As pessoas continuavam morrendo, os sinais continuavam acontecendo, e mesmo assim ela permanecia igualmente mórbida, apática, insensível a qualquer realidade imposta. O corpo encolhido sobre a cama balançava-se para frente e para trás, o único som era o da água forte caindo no chão, o olhar parecia perdido no horizonte e por dentro ela estava perdida em si mesma.
Tudo dera errado. Seus sonhos, seus planos, sua vida. E não importava o que ela fizesse, as pessoas continuavam morrendo, continuavam indo embora, continuavam odiando-na. Um sorriso sádico despontou em seus lábios, ela se lembrava da sua risada histérica a algum tempo atrás, lembrava-se do surto que se apoderara de seus pensamentos, lembrava-se da única vez na sua vida que se sentiu livre.
Agora era só calmaria... Tudo estava quieto e a única violência existente vinha da força da chuva. Não havia mais pessoas morrendo. Não havia mais pessoas para odiá-la, não havia mais nada. Anne sentiu os olhos arderem, uma lágrima se formou na ponta de seu olhar, perdido pela janela, mas ela a ignorou. De que lhe adiantaria chorar? Nada. Ela mesma escolhera e fizera a própria sorte, se é que se podia chamar assim.

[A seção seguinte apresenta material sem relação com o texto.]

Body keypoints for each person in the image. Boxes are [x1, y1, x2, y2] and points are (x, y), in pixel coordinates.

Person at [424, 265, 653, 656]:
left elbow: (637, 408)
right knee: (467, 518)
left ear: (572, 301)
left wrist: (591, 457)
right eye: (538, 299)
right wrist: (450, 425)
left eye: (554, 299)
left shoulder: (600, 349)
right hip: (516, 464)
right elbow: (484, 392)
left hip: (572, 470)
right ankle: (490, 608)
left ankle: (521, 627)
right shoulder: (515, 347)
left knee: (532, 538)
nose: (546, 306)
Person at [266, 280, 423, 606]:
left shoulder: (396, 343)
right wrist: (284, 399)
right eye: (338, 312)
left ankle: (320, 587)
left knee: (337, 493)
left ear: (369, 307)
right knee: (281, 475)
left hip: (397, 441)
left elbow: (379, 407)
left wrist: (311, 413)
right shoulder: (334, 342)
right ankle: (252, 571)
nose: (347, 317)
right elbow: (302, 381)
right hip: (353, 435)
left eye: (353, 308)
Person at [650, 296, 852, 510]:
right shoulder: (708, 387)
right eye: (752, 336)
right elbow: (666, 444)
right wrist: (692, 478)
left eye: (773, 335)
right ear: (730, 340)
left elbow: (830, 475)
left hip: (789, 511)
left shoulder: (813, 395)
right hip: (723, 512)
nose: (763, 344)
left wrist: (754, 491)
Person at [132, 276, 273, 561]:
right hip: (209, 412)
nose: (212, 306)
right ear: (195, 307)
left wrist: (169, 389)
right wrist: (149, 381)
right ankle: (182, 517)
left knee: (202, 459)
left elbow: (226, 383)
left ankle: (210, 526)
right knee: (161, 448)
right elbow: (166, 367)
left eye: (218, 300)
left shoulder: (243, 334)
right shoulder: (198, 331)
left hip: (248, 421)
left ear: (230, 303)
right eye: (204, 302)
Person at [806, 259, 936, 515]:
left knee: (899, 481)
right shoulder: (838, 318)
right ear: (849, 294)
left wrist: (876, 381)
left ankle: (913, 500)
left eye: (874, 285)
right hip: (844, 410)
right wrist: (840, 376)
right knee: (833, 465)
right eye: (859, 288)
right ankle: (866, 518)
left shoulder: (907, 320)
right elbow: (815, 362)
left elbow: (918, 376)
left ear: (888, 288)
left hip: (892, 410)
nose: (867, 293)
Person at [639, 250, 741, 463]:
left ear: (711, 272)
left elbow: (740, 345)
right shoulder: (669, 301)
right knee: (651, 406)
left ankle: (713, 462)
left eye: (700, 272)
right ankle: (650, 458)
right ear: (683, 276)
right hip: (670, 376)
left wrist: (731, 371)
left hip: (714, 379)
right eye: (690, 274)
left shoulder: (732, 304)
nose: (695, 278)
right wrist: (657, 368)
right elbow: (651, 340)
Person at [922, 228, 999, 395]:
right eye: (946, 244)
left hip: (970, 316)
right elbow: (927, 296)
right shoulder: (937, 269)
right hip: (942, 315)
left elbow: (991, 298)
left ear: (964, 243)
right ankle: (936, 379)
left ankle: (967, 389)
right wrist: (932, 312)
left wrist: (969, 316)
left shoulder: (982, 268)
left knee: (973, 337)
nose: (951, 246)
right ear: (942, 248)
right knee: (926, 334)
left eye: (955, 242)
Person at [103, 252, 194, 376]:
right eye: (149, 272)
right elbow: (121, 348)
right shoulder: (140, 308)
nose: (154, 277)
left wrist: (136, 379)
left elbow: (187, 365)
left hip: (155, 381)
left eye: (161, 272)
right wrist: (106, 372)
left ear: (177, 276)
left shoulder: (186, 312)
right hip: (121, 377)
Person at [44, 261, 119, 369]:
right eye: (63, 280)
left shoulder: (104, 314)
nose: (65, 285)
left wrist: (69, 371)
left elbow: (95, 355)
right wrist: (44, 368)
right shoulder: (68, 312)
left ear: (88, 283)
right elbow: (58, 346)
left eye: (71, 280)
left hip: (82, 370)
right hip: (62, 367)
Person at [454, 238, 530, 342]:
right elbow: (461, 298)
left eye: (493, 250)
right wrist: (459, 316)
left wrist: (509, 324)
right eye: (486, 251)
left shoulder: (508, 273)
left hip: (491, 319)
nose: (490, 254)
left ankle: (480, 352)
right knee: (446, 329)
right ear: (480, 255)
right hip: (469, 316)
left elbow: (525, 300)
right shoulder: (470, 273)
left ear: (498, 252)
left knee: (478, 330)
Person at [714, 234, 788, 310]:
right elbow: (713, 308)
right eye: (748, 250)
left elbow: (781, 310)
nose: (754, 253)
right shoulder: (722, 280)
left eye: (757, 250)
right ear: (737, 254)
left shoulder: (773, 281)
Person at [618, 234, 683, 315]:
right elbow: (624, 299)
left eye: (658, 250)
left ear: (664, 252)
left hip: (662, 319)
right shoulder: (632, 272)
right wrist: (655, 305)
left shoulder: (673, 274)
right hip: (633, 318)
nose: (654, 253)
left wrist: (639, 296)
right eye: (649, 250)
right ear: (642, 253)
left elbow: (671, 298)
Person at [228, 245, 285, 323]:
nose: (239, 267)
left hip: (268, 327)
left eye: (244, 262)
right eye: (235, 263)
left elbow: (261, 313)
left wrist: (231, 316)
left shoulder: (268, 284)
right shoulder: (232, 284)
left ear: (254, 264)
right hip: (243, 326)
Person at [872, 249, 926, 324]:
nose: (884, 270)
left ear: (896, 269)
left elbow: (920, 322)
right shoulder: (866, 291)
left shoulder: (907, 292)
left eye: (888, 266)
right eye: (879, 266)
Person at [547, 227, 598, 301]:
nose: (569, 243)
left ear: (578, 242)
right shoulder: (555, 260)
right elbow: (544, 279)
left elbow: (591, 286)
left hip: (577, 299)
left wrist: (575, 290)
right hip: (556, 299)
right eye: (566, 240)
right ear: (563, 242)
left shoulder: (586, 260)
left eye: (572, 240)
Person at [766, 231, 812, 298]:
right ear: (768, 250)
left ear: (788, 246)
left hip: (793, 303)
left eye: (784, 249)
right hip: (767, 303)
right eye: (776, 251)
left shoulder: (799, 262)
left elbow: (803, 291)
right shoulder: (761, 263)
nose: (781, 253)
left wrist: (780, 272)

Diante dos seus olhos a chuva fazia nascer flores, as nuvens tinham sorrisos insanos, os raios olhares raivosos e o céu, olhos, que expressavam profunda dor. Apertando as mãos em volta dos braços, Anne fechou os olhos. Tentou se concentrar em seus pais, em sua irmã mais nova, em sua única amiga de verdade. Os rostos apareciam como fotografias em sua mente, mas seria aquilo também real? Não importava. Era a única coisa que lhe trazia conforto.
– Anne?
A voz suave e calma fez a garota virar o rosto, os olhos cheios de bolsas e o corpo encolhido encararam a intrusa de branco em seu quarto, segurava um copo pequeno e um frasco na outra mão. Anne não esboçou uma única palavra, apenas permitiu que a mulher se aproximasse e aceitou sem pestanejar o comprimido. Os cabelos longos da mulher estavam presos em um rabo de cavalo, o uniforme composto de uma calça e uma blusa de algodão eram tão irritantes quanto o quarto onde Anne agora estava, olhou novamente o nome bordado na blusa com letras vermelhas, ROBERTA. Não se lembrava de já tê-la visto. Não importava também.
Ela simplesmente saiu fechando a porta atrás de si. Anne caminhou até a cama e olhou novamente pela janela uma última vez, as grades de ferro impediam que as abrisse para ventilar melhor o quarto, mas tudo bem, estava se acostumando com tudo. A cela real que a prendia estava em sua mente, e dela era impossível sair... com vida.